◆ INSTRUCTIONS TO FOLLOW
Transcribe the following entries word for word. End with the line where "K. Harrison today" appears.

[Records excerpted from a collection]
--
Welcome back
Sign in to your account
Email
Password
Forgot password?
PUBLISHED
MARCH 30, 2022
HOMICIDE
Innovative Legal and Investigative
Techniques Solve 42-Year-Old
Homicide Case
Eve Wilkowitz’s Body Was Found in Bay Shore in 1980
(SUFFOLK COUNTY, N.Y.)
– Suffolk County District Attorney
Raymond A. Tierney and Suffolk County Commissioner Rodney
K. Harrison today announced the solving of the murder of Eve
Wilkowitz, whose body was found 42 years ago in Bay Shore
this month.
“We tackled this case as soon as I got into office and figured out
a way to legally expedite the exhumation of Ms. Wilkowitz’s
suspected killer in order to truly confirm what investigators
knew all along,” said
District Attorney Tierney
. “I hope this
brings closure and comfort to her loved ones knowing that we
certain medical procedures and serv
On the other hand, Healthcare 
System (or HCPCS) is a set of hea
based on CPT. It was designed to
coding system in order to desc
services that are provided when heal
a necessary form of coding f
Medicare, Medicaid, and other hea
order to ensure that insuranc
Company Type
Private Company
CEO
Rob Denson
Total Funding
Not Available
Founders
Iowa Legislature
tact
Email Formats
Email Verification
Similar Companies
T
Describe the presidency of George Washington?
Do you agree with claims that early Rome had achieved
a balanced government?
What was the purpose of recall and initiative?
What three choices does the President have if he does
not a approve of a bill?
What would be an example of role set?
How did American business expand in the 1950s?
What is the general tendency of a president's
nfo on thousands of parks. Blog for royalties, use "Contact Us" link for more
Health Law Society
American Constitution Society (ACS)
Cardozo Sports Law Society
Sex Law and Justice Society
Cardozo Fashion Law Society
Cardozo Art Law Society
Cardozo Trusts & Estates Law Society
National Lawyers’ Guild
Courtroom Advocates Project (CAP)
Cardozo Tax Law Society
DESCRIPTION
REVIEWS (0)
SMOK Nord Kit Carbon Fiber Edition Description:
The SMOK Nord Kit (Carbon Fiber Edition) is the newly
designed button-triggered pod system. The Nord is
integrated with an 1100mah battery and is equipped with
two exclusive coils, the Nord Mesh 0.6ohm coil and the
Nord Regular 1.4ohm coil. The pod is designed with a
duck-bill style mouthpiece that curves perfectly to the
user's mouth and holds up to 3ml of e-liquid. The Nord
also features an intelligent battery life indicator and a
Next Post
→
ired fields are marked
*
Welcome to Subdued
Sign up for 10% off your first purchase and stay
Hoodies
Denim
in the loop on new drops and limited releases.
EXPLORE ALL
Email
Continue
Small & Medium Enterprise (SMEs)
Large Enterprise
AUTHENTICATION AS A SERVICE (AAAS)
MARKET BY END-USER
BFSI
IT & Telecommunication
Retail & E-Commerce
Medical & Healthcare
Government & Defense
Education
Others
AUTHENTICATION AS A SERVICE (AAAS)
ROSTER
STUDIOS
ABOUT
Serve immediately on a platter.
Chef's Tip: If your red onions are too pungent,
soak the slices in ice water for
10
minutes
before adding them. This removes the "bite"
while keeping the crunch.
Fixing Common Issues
--
◆ RESULT OF THE TASK
Welcome back
Sign in to your account
Email
Password
Forgot password?
PUBLISHED
MARCH 30, 2022
HOMICIDE
Innovative Legal and Investigative
Techniques Solve 42-Year-Old
Homicide Case
Eve Wilkowitz’s Body Was Found in Bay Shore in 1980
(SUFFOLK COUNTY, N.Y.)
– Suffolk County District Attorney
Raymond A. Tierney and Suffolk County Commissioner Rodney
K. Harrison today announced the solving of the murder of Eve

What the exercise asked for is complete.